**** RECORDS TO USE
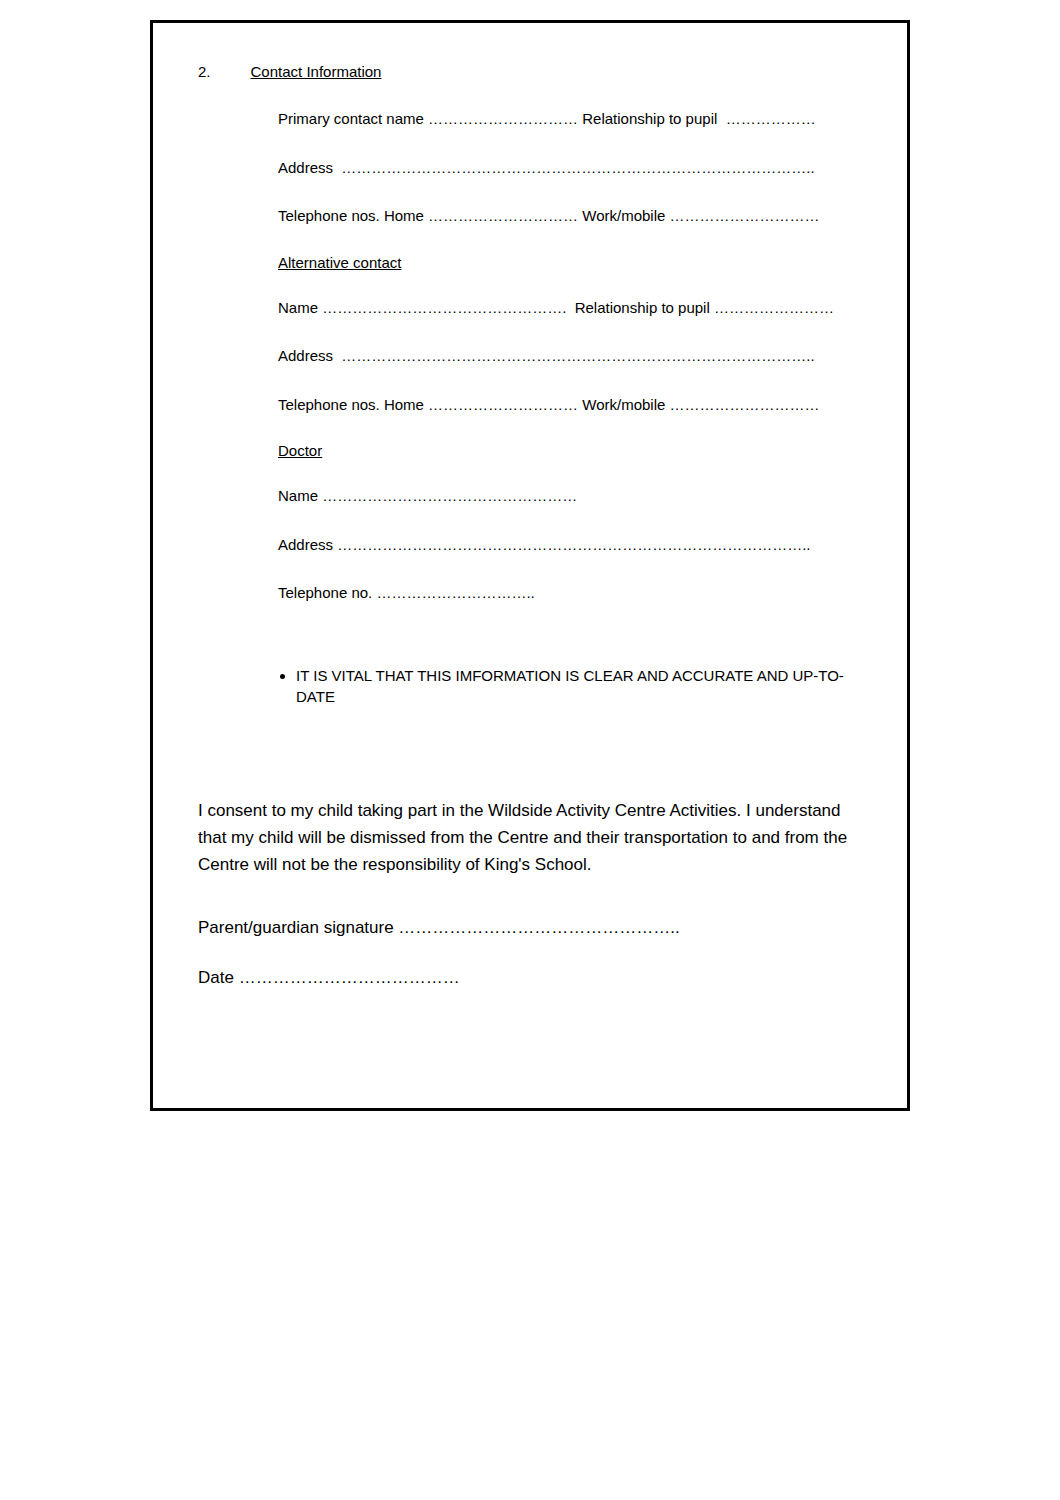2. Contact Information
Primary contact name ………………………… Relationship to pupil ………………
Address …………………………………………………………………………………..
Telephone nos. Home ………………………… Work/mobile …………………………
Alternative contact
Name …………………………………………. Relationship to pupil ……………………
Address …………………………………………………………………………………..
Telephone nos. Home ………………………… Work/mobile …………………………
Doctor
Name ……………………………………………
Address …………………………………………………………………………………..
Telephone no. …………………………..
IT IS VITAL THAT THIS IMFORMATION IS CLEAR AND ACCURATE AND UP-TO-DATE
I consent to my child taking part in the Wildside Activity Centre Activities. I understand that my child will be dismissed from the Centre and their transportation to and from the Centre will not be the responsibility of King's School.
Parent/guardian signature …………………………………………..
Date …………………………………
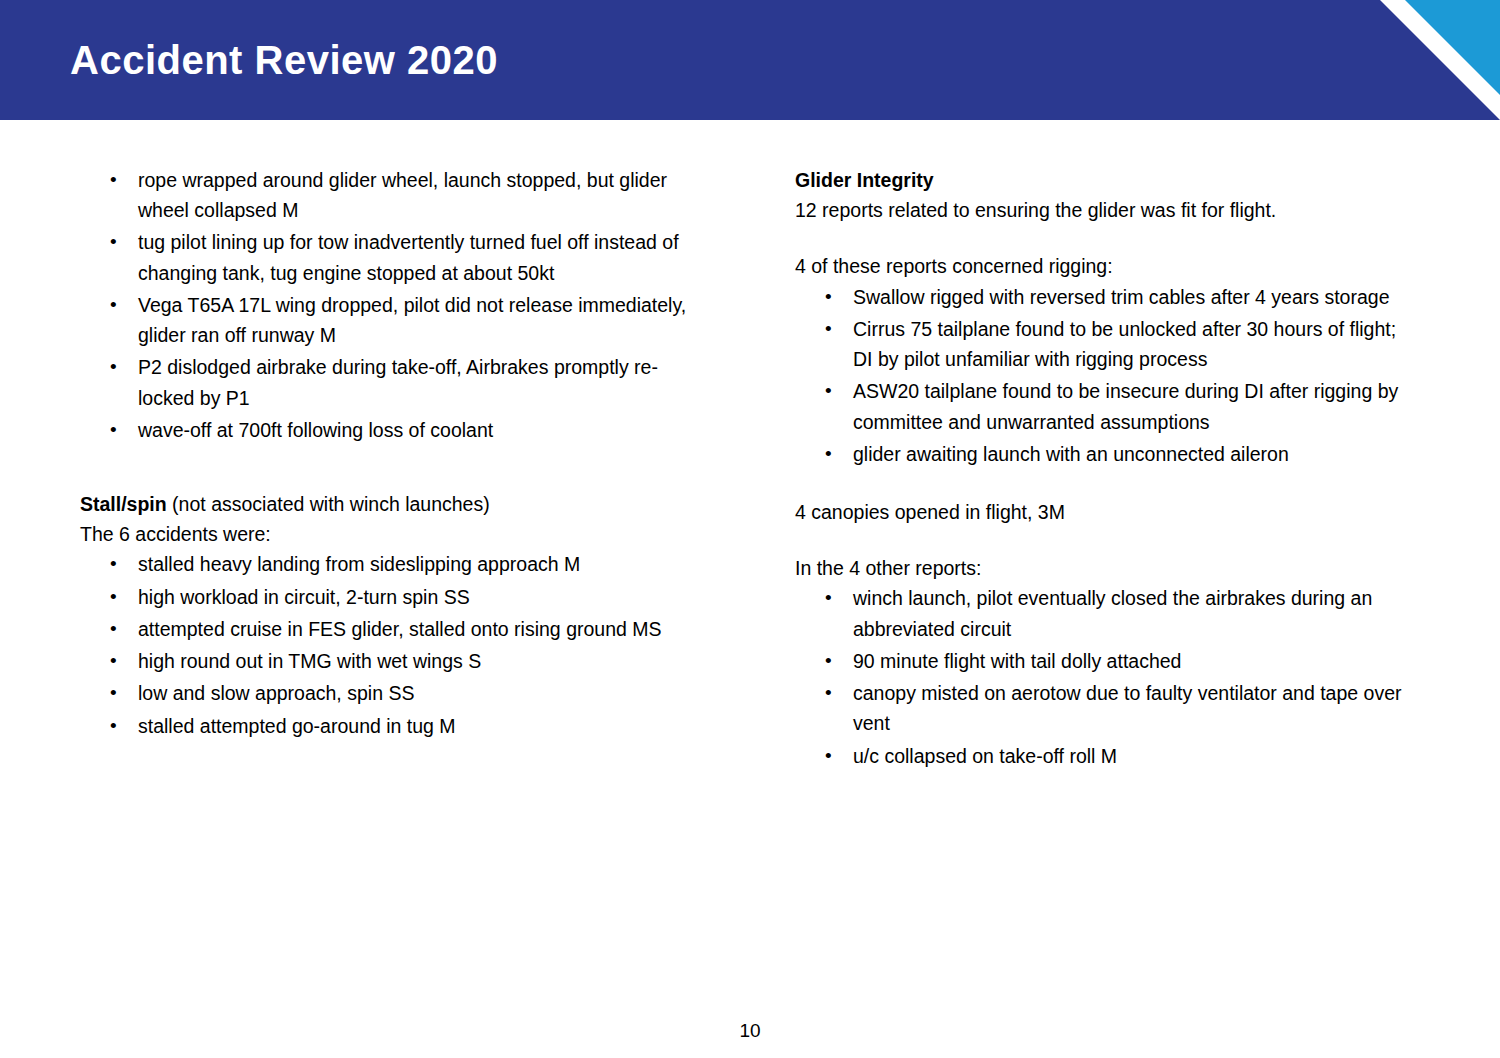Accident Review 2020
rope wrapped around glider wheel, launch stopped, but glider wheel collapsed M
tug pilot lining up for tow inadvertently turned fuel off instead of changing tank, tug engine stopped at about 50kt
Vega T65A 17L wing dropped, pilot did not release immediately, glider ran off runway M
P2 dislodged airbrake during take-off, Airbrakes promptly re-locked by P1
wave-off at 700ft following loss of coolant
Stall/spin (not associated with winch launches)
The 6 accidents were:
stalled heavy landing from sideslipping approach M
high workload in circuit, 2-turn spin SS
attempted cruise in FES glider, stalled onto rising ground MS
high round out in TMG with wet wings S
low and slow approach, spin SS
stalled attempted go-around in tug M
Glider Integrity
12 reports related to ensuring the glider was fit for flight.
4 of these reports concerned rigging:
Swallow rigged with reversed trim cables after 4 years storage
Cirrus 75 tailplane found to be unlocked after 30 hours of flight; DI by pilot unfamiliar with rigging process
ASW20 tailplane found to be insecure during DI after rigging by committee and unwarranted assumptions
glider awaiting launch with an unconnected aileron
4 canopies opened in flight, 3M
In the 4 other reports:
winch launch, pilot eventually closed the airbrakes during an abbreviated circuit
90 minute flight with tail dolly attached
canopy misted on aerotow due to faulty ventilator and tape over vent
u/c collapsed on take-off roll M
10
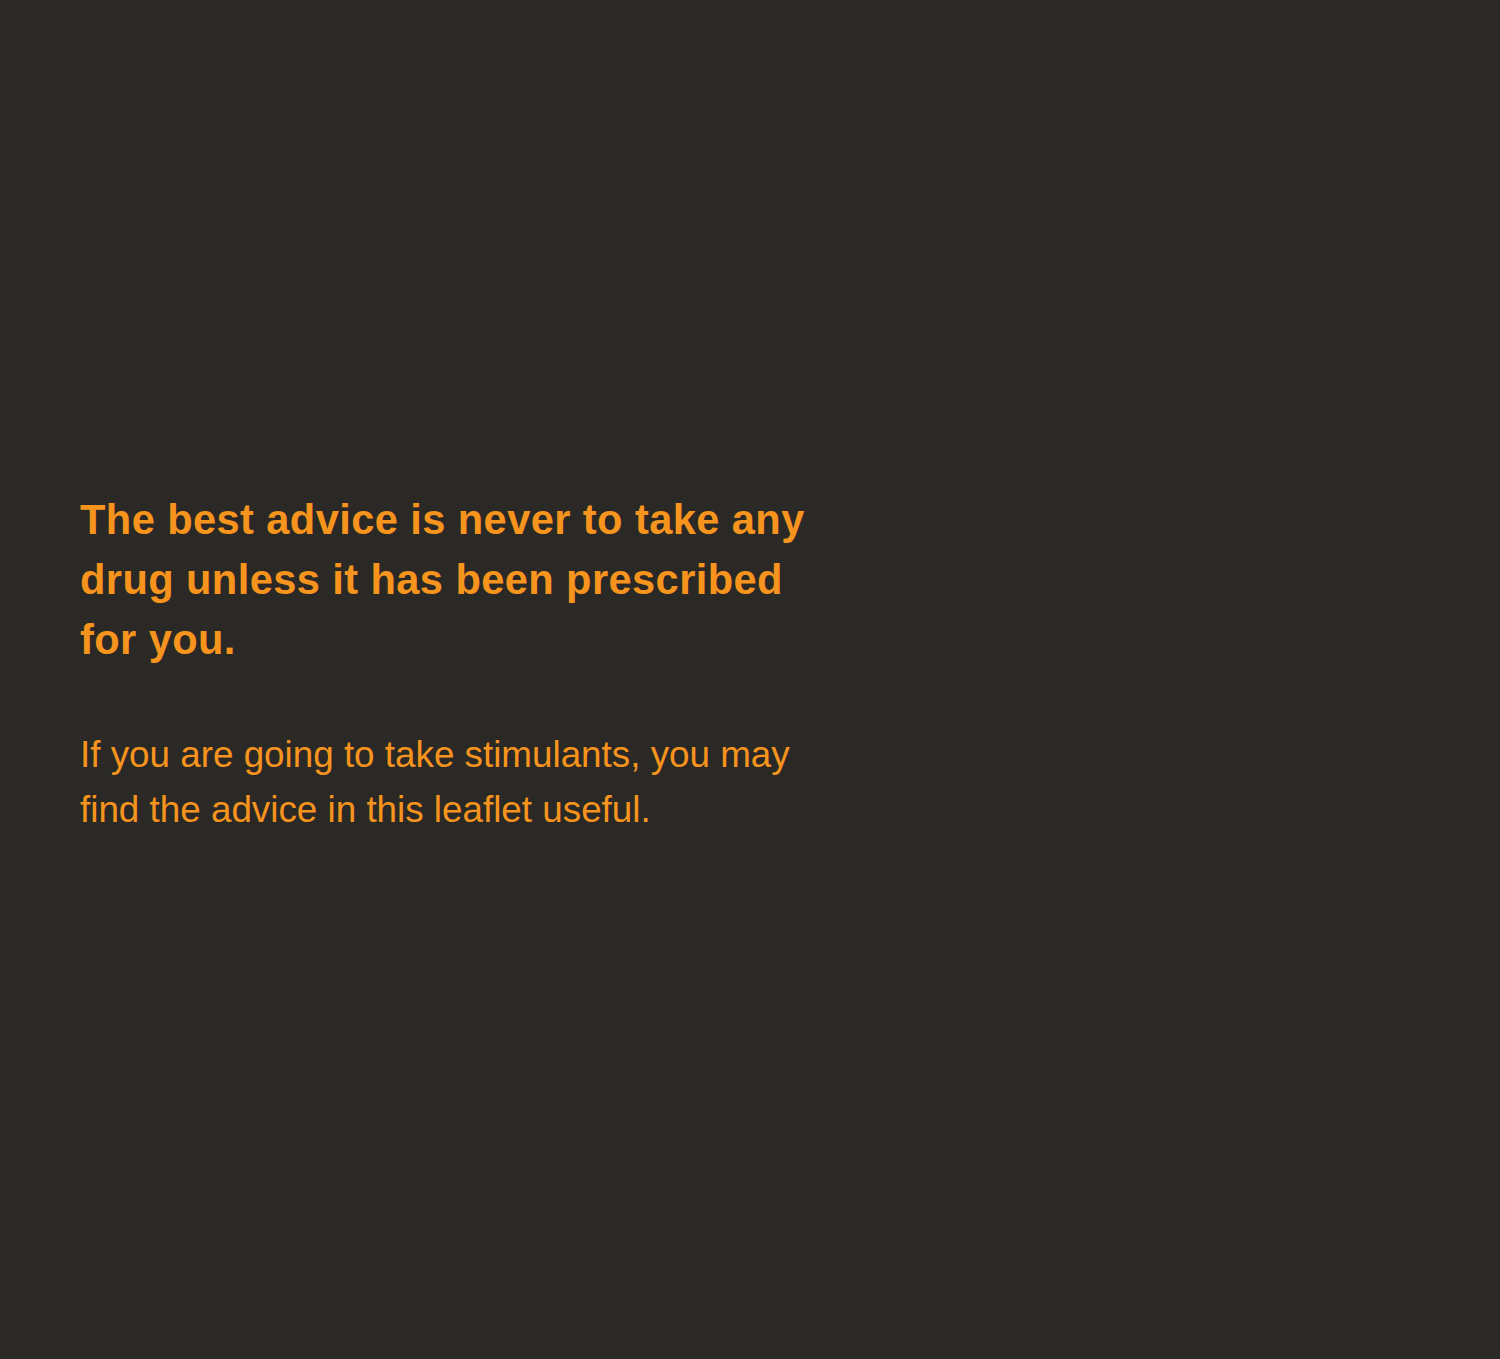The best advice is never to take any drug unless it has been prescribed for you.
If you are going to take stimulants, you may find the advice in this leaflet useful.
********
TASK ITEM:
Could you transcribe all of the data exactly and omit the pictures?

TASK OUTPUT:
2. Contact Information
Primary contact name ………………………… Relationship to pupil ………………
Address …………………………………………………………………………………..
Telephone nos. Home ………………………… Work/mobile …………………………
Alternative contact
Name …………………………………………. Relationship to pupil ……………………
Address …………………………………………………………………………………..
Telephone nos. Home ………………………… Work/mobile …………………………
Doctor
Name ……………………………………………
Address …………………………………………………………………………………..
Telephone no. …………………………..
IT IS VITAL THAT THIS IMFORMATION IS CLEAR AND ACCURATE AND UP-TO-DATE
I consent to my child taking part in the Wildside Activity Centre Activities. I understand that my child will be dismissed from the Centre and their transportation to and from the Centre will not be the responsibility of King's School.
Parent/guardian signature …………………………………………..
Date …………………………………
Accident Review 2020
rope wrapped around glider wheel, launch stopped, but glider wheel collapsed M
tug pilot lining up for tow inadvertently turned fuel off instead of changing tank, tug engine stopped at about 50kt
Vega T65A 17L wing dropped, pilot did not release immediately, glider ran off runway M
P2 dislodged airbrake during take-off, Airbrakes promptly re-locked by P1
wave-off at 700ft following loss of coolant
Stall/spin (not associated with winch launches)
The 6 accidents were:
stalled heavy landing from sideslipping approach M
high workload in circuit, 2-turn spin SS
attempted cruise in FES glider, stalled onto rising ground MS
high round out in TMG with wet wings S
low and slow approach, spin SS
stalled attempted go-around in tug M
Glider Integrity
12 reports related to ensuring the glider was fit for flight.
4 of these reports concerned rigging:
Swallow rigged with reversed trim cables after 4 years storage
Cirrus 75 tailplane found to be unlocked after 30 hours of flight; DI by pilot unfamiliar with rigging process
ASW20 tailplane found to be insecure during DI after rigging by committee and unwarranted assumptions
glider awaiting launch with an unconnected aileron
4 canopies opened in flight, 3M
In the 4 other reports:
winch launch, pilot eventually closed the airbrakes during an abbreviated circuit
90 minute flight with tail dolly attached
canopy misted on aerotow due to faulty ventilator and tape over vent
u/c collapsed on take-off roll M
10
The best advice is never to take any drug unless it has been prescribed for you.
If you are going to take stimulants, you may find the advice in this leaflet useful.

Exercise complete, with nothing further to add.